I have just finished a book called “What a Difference a Mom Makes” (to her son) by Dr. Kevin Leman.
I really needed to read this book and I’m sure I will be reading it again at some point. I must admit, I have butted heads a lot with our oldest son. We are similar in some traits and compete for the podium. Some times I get so frustrated with him I literally just don’t like him at all. And my attitude shows it.
I think one of the things I have learned more about from this book is that I really need to focus more on what he has done right not so much where he can improve on what he has done right. I view myself as a teacher and teachers correct their pupils mistakes.
I also have been reminded that just because I do not see any improvement in him doesn’t mean that the correction and teaching and love I am giving him is going unnoticed or implemented. I must remind myself on a daily basis that he is human, inexperienced, different, and a child.

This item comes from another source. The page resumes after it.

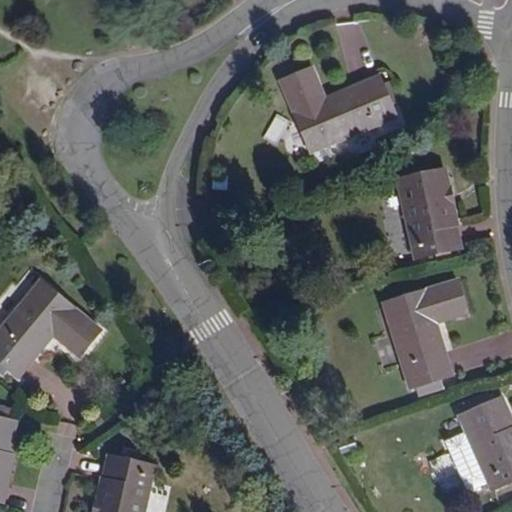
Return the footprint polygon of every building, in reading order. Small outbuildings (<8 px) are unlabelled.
[(383,102),(389,99),(383,85),(377,88),(374,80),(323,101),(310,70),(279,83),(309,154),(340,141),(367,130),(391,120),(386,108),(383,102)] [(391,105),(389,99),(383,102),(386,108),(391,105)] [(441,253),(442,258),(450,256),(449,251),(459,249),(442,171),(396,181),(414,259),(434,254),(441,253)] [(465,314),(455,281),(381,304),(408,389),(450,376),(434,324),(465,314)] [(101,332),(44,284),(0,335),(0,362),(19,379),(55,336),(80,358),(101,332)] [(511,442),(508,434),(511,432),(511,424),(501,399),(459,417),(492,490),(511,481),(511,442)] [(0,474),(4,456),(9,457),(16,424),(0,420),(0,474)] [(12,458),(9,457),(4,456),(0,474),(0,502),(3,503),(12,458)] [(143,511),(153,469),(109,459),(97,511),(143,511)]
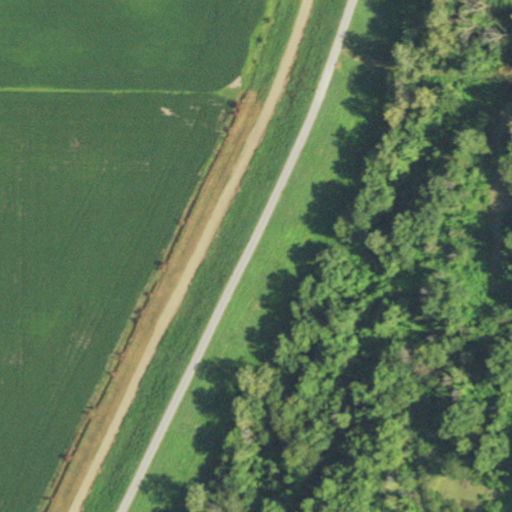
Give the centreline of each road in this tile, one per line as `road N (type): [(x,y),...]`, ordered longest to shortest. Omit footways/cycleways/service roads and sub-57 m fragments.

Being a mother that cares and desires her children to be warriors for Christ is so very difficult and hard. I must hold balance in love and discipline, in patience and efficiency in my expectations and grace. Constantly reviewing the fact that I to am human, flawed and corrupt. Christ and his grace must be accepted by me first, and only then can it be passed into another soul. For I cannot give away and teach that which I do not have or understand.
Really, attitude change in my son starts with me.
To fully accept my son, I must fully accept myself and to give him grace, I must allow it to myself.
So much easier said then done. The first step to improvements is recognizing there is a problem. I’m
going to warp him, I know I will! Hopefully it will just be a small warp-age !
So, this reminds me of a cute story about when our oldest daughter was about 3 and she was playing with play dough at the table. She was rolling out littlerolls of dough and sweetly looked up at me and said, ” mommy, would you like big or little mistakes?” I replied the smallest you can do please! Ha!